Mistral AI released Voxtral TTS, a 4-billion-parameter open-weights text-to-speech model that the company says matches or beats ElevenLabs on naturalness benchmarks. The model supports nine languages and can clone a voice from just three seconds of reference audio.

What Happened

Voxtral TTS is Mistral's first entry into speech generation, built on the Ministral 3B backbone. The model combines a 3.4B transformer decoder, a 390M flow-matching acoustic transformer, and a 300M neural audio codec into a single pipeline that generates lifelike speech at 70ms latency for typical inputs.
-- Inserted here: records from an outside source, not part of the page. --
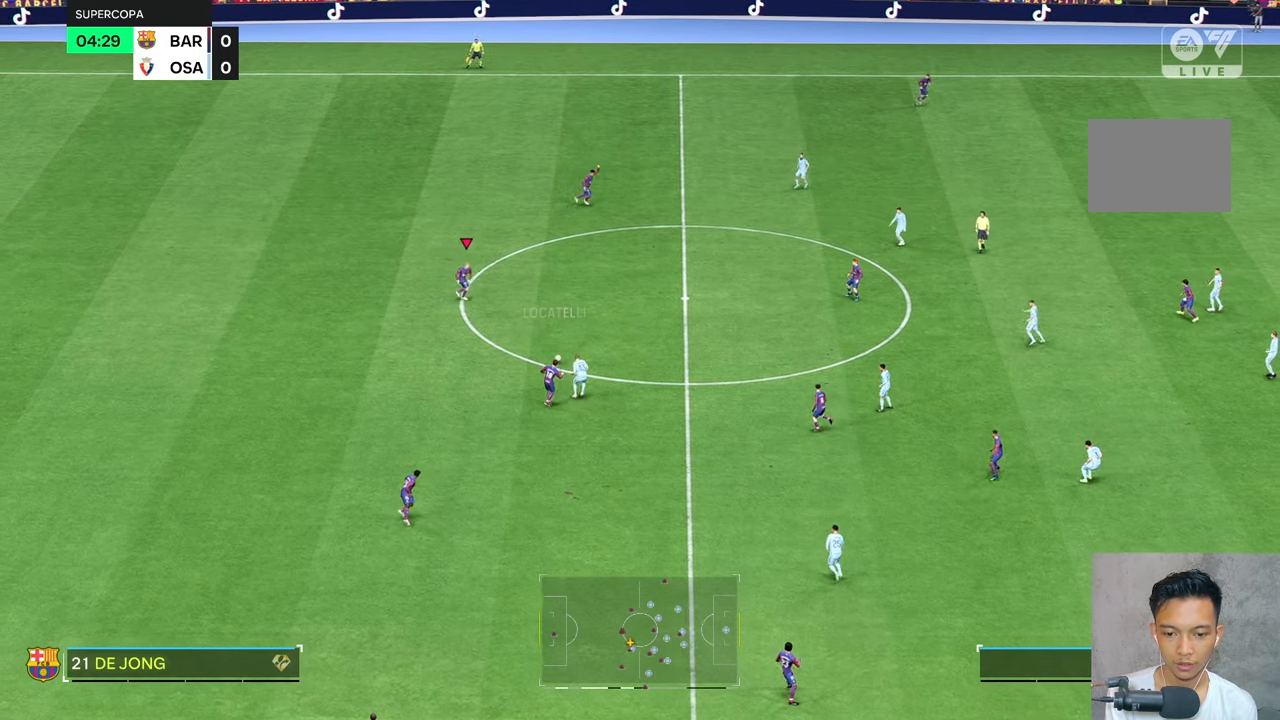
{"buttons": [], "left_stick": "up-right", "right_stick": "center", "events": [[34, "left_stick", "up-right"]]}
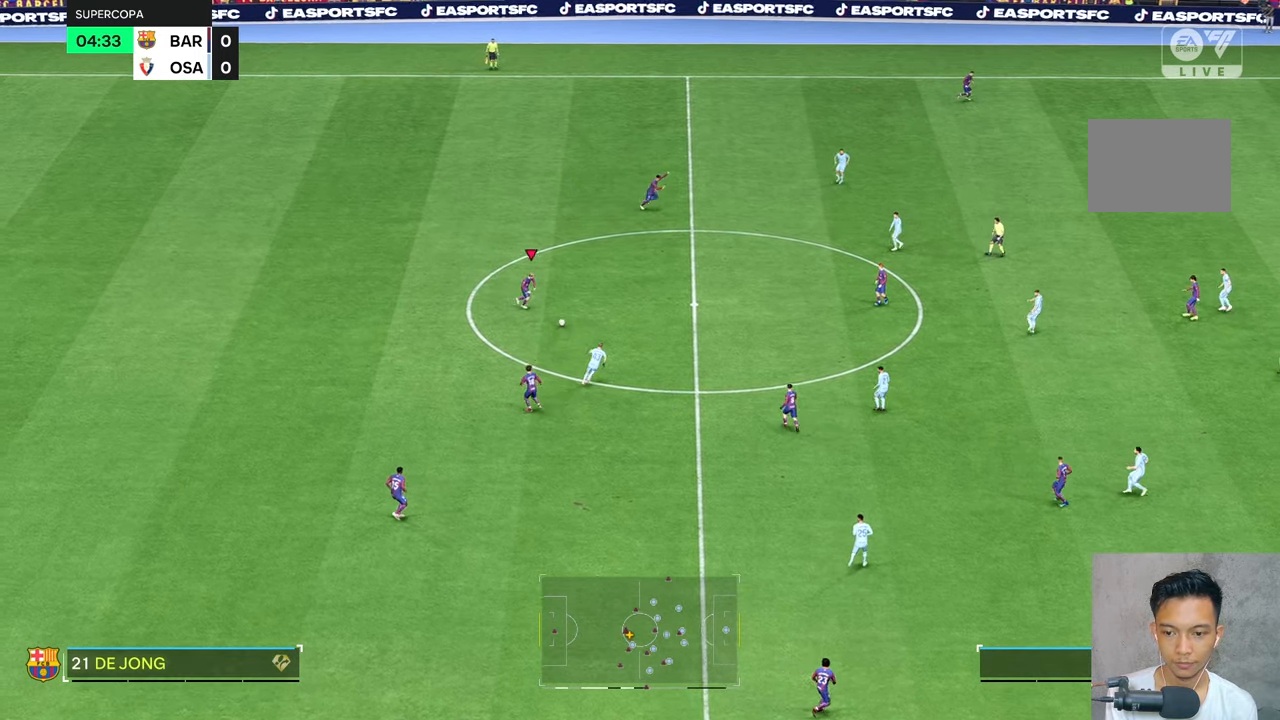
{"buttons": [], "left_stick": "up-right", "right_stick": "center", "events": []}
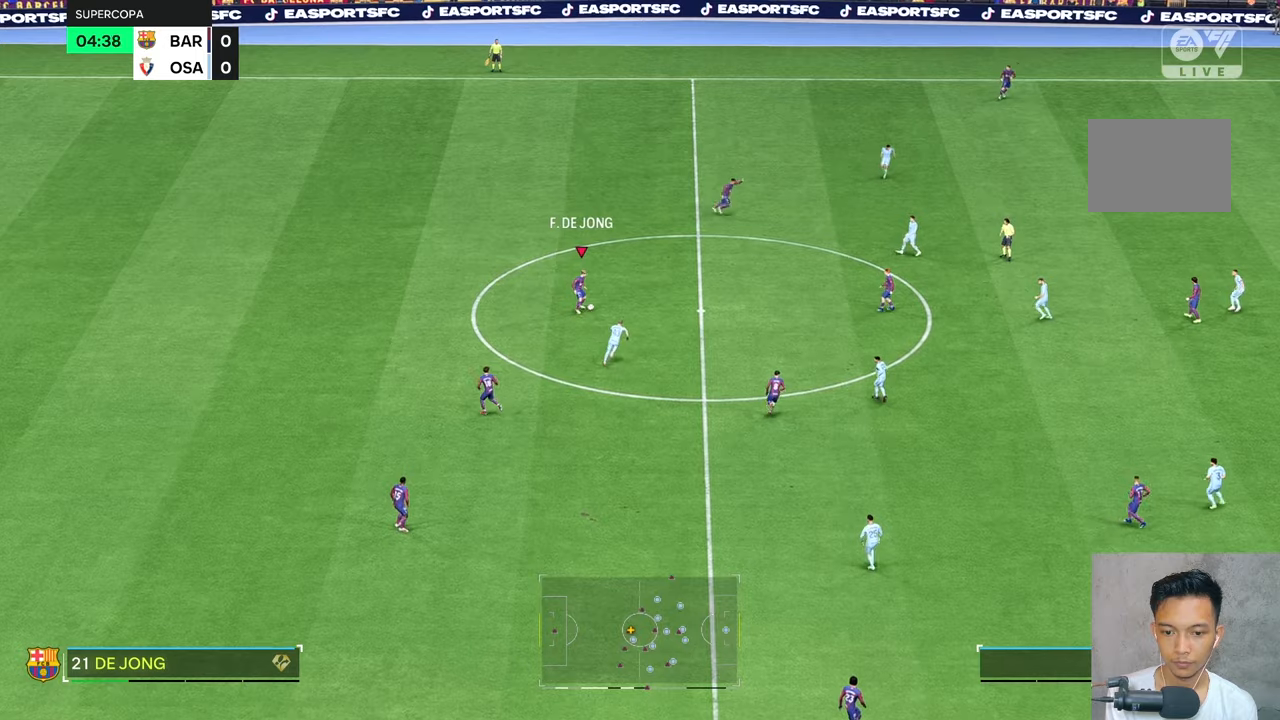
{"buttons": [], "left_stick": "up-right", "right_stick": "center", "events": []}
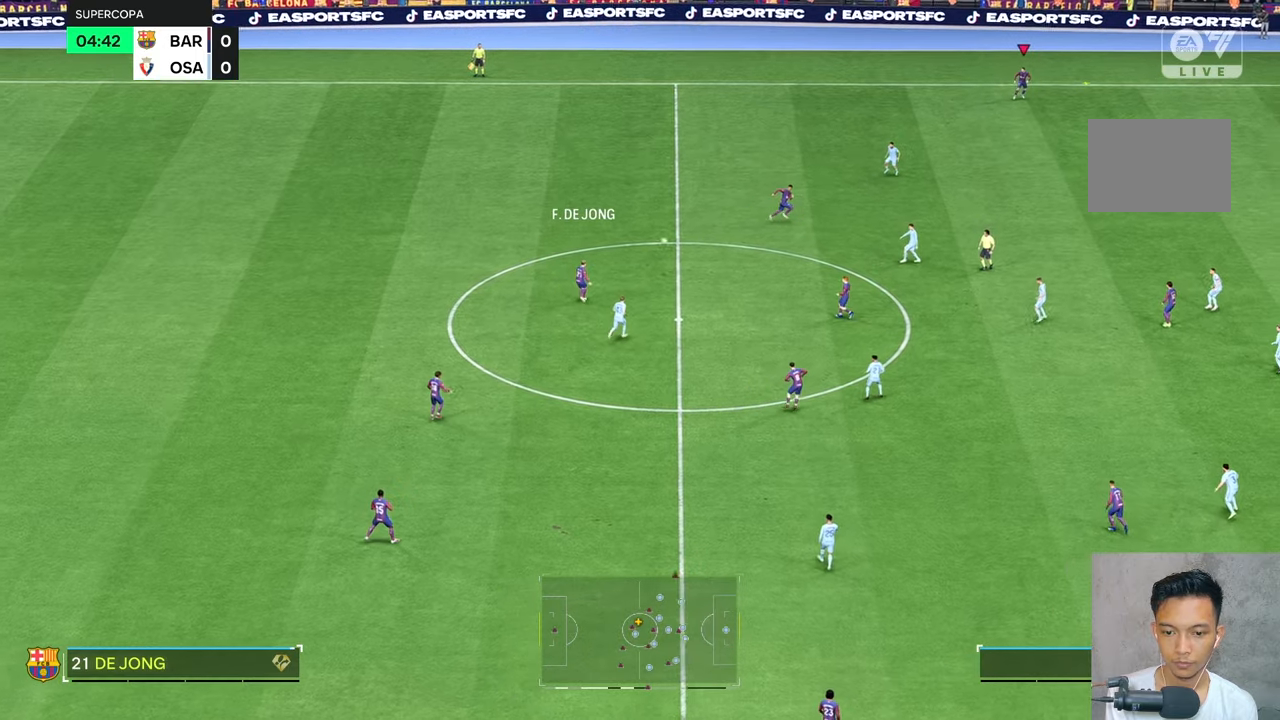
{"buttons": [], "left_stick": "center", "right_stick": "center", "events": [[467, "left_stick", "center"]]}
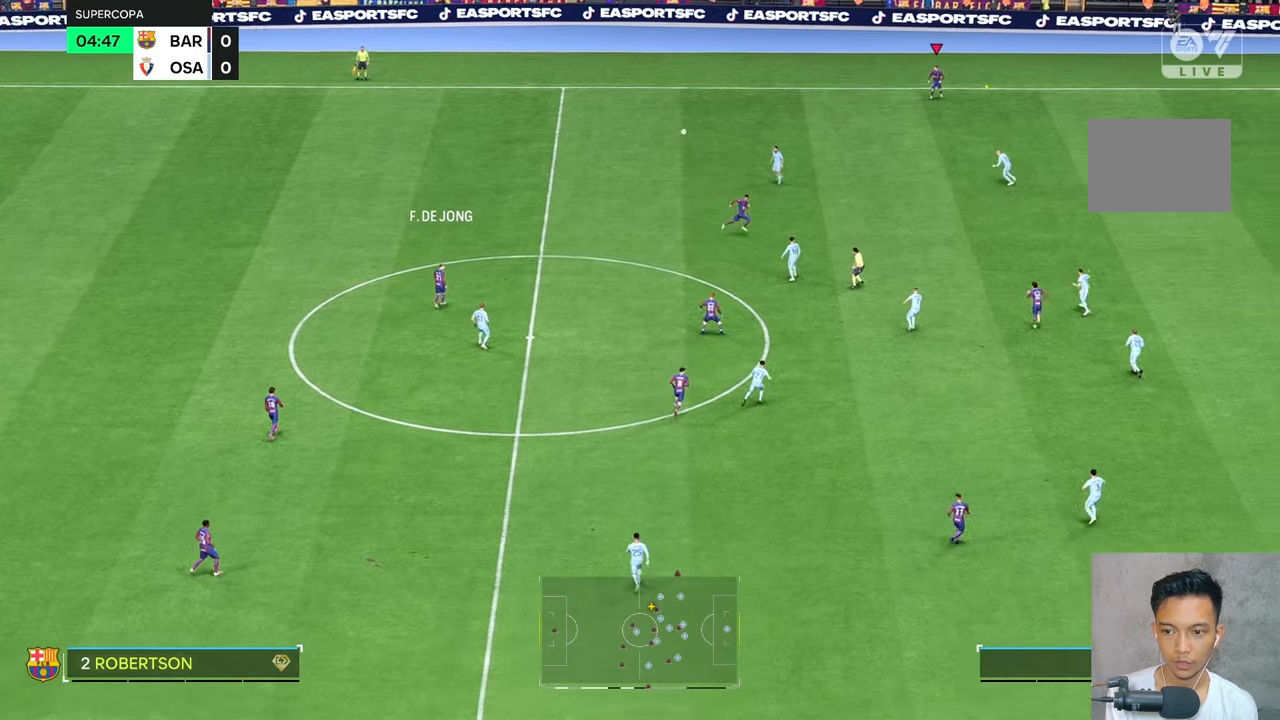
{"buttons": [], "left_stick": "center", "right_stick": "center", "events": []}
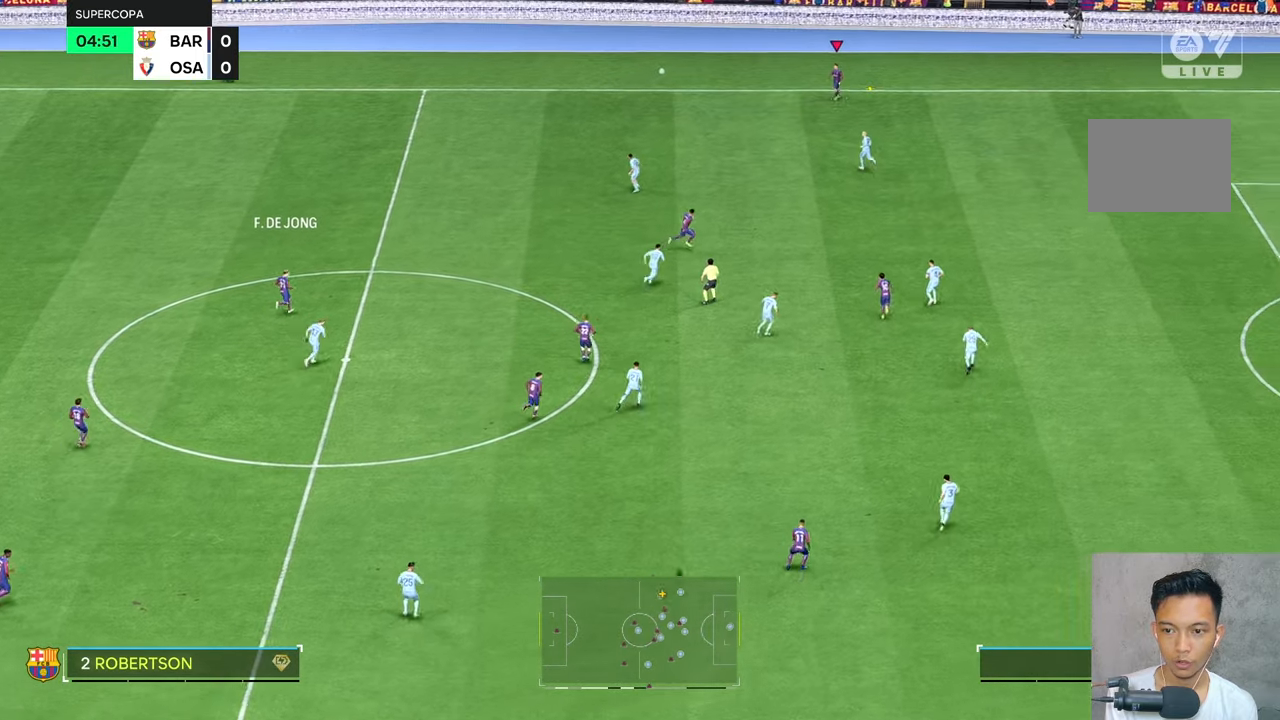
{"buttons": [], "left_stick": "center", "right_stick": "center", "events": []}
The weights are available on Hugging Face under a CC BY-NC 4.0 license. API access runs $0.016 per 1,000 characters through Mistral's platform, Le Chat, and Mistral Studio.

Why It Matters

Open-weights TTS models have lagged behind commercial APIs in quality. Voxtral closes that gap. In human evaluations, it scored higher on naturalness than ElevenLabs Flash v2.5 while matching the quality of ElevenLabs v3, which has been the industry benchmark for production voice work.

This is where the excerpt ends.